Redundancies are being planned at Cameron Mackintosh’s theatre companies, with the impresario beginning consultations with staff over job cuts.
The planned redundancies put the companies - Delfont Mackintosh Theatres and Cameron Mackintosh Ltd – among the highest-profile theatre organisations yet to implement plans, following the National Theatre’s warning it is looking at reducing its own staff base by about 30%.
BECTU has warned the redundancies could be “catastrophic” for theatre.
Mackintosh has planned consultations with staff following confirmation that the government’s furloughing package will be phased out from August and end in October – a decision that has left many theatre companies fearful for their futures and their workforces.
The consultation period will run until July.
The Stage understands the proposed redundancies are far-ranging, and could impact employees across the board.
A spokeswoman for Mackintosh confirmed the plans and said: “Cameron Mackintosh Limited (CML) and Delfont Mackintosh Theatres (DMT) have now commenced a consultation period with their employees following the closure of theatres due to the coronavirus pandemic on March 16, 2020. CML and DMT expect to operate with a reduced workforce during this continued closure period, with the consultation period due to conclude in mid-July.”
The planned staff cuts come amid a backdrop of warnings from the sector that venues will be forced to close without extra government support once the furloughing scheme ends.
BECTU previously said the sector was bracing itself for mass redundancies.
A poll of theatre employers carried out by the union revealed that three quarters may be forced to make furloughed staff redundant because of planned changes to the job retention scheme.
BECTU has previously warned that it knows of 30 theatres that are having to make cuts, including the Royal Lyceum in Edinburgh.
Earlier this week, Birmingham Hippodrome warned about half of its permanent staff base faced redundancy as the fallout from the pandemic hits.
Responding to the new redundancy proposals from Cameron Mackintosh, BECTU head Philippa Childs said: “Delfont Mackintosh’s decision to start redundancy consultation is catastrophic for London’s West End and the entire theatre industry.
“BECTU worked extremely hard to make sure that staff were furloughed under the Coronavirus Job Retention Scheme when it first launched.

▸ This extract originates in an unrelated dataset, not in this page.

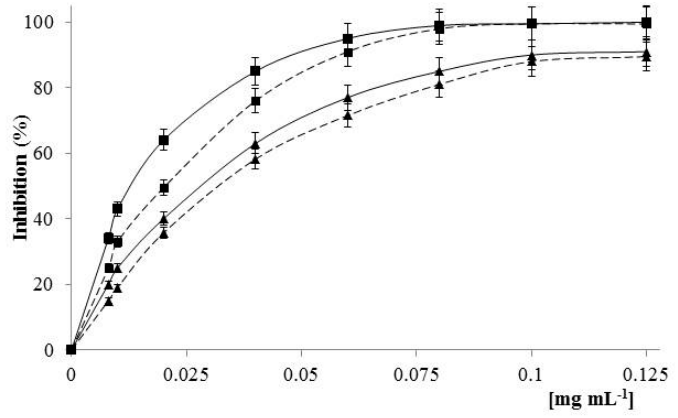
Figure 5. Scavenging activity of LDC3 (- - - -) against ABTS ( ∎ ) and DPPH ( ▲ ) radicals. Ascorbic acid (w/v) ( _____ ) was used as positive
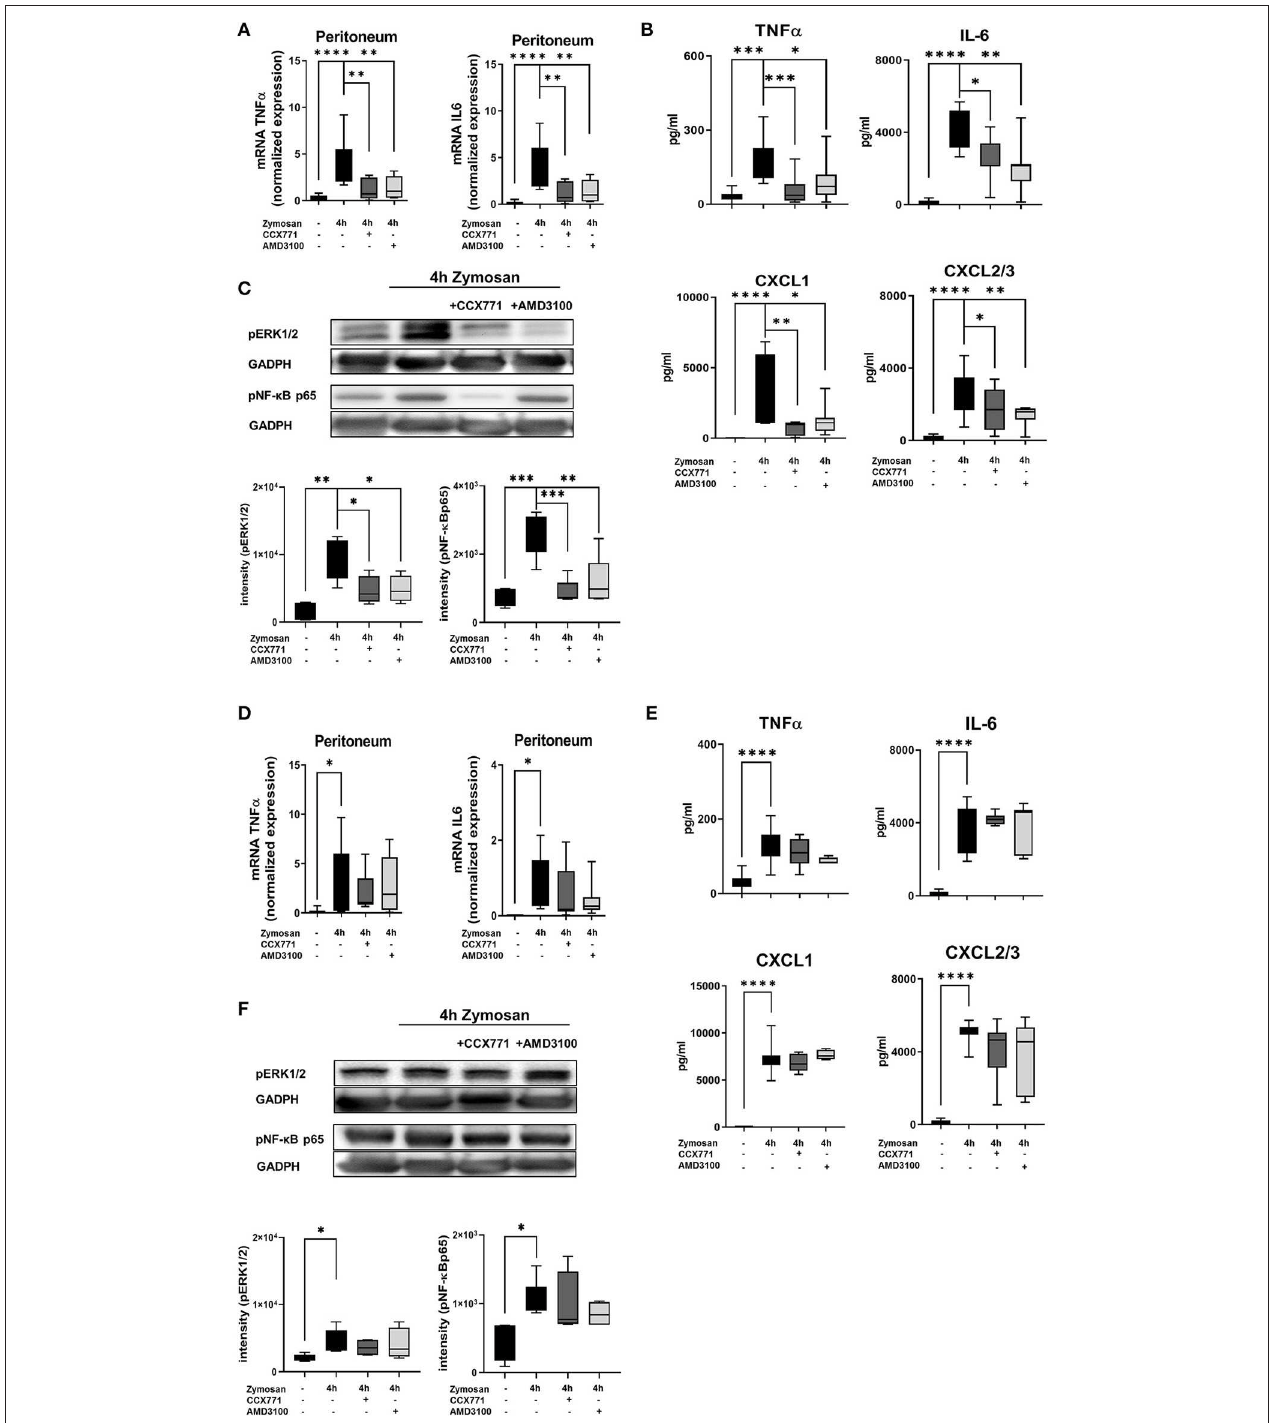
FIGURE 5 | Impact of the SDF-1 receptors CXCR4 and CXCR7 on the release of inflammatory cytokines and intracellular pathways. (A) After the induction of peritonitis by zymosan, effects of AMD3100 or CCX771 on the gene expression of TNF α and IL6 were evaluated in peritoneal tissue of wild type and (D) A 2B –/– mice. (B) The release of inflammatory cytokines (TNF α and IL6) and chemokines (CXCL1 and CXCL2/3) in the peritoneal cavity of wild type and (E) A 2B –/– animals was detected. (C) Effects of CXCR4 and CXCR7 inhibition on the phosphorylation of intracellular ERK1/2 and NF- κ B subunit 65 in peritoneal tissue of wild type and (F) A 2B –/– animals 4h after NaCl or zymosan with or without AMD3100- or CCX771 were determined. Blots are representatives of n = 3 experiments. Intensity of the blots was evaluated by ImageJ. For statistical analysis, one-way ANOVA was used with Bonferroni post-hoc test. Data are presented as box and whisker graph with error bars indicating the range from minimum to maximum value; n = 6–12; * p < 0.05; ** p < 0.01; *** p < 0.001, and **** p < 0.0001.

We are now seeing theatres choosing to stop using the scheme, which the government claims is saving jobs, as a direct result of the changes to the CJRS announced by the chancellor a fortnight ago because of the contributions that employers have to make from August.”
She added: “The government’s total lack of understanding of the issues facing the creative industries is disastrous and damaging for the UK economy. The Department for Digital, Culture, Media and Sport has been holding working groups, involving BECTU, about returning to work. What it is failing to understand is that these conversations are currently irrelevant as so many organisations are about to close or their workforce will be made redundant – particularly those who are in some of the lowest paid roles.”
She said the decision from Delfont Mackintosh was “yet another example of how badly the government is failing the creative industries”.
“The culture secretary, Oliver Dowden, has sadly shown that he has little or no understanding of the needs of the sector and no influence with the treasury. The chancellor appears to believe a one-size fits all solution works - it doesn’t. The government urgently needs to reassess its strategy for the creative industries,” she said.
It has also emerged that 96 employees at Ambassador Theatre Group are now without pay because they are not eligible under the government’s job retention scheme.
A document seen by The Stage says these staff members were recently hired and were paid in April, but will not be entitled to any more pay.
ATG has been contacted for comment.
The situation all of the major companies find themselves in is indicative of the scale of the problem facing the sector, which is issuing calls on a regular basis for support to help it survive.
They are backed by MPs, with more than 150 MPs and peers this week writing to Boris Johnson to demand help for theatre.
Managers are already seeking tough deals with unions to help theatres weather the pandemic once they are given the greenlight to reopen.
Earlier this week, it emerged the Musicians’ Union has had proposals put to it by the Society of London Theatre, which would see pay musicians’ pay cut by up to 50% in some venues.
BECTU itself is also in the stages of negotiating temporary terms that would be in place until sales return to levels in January this year.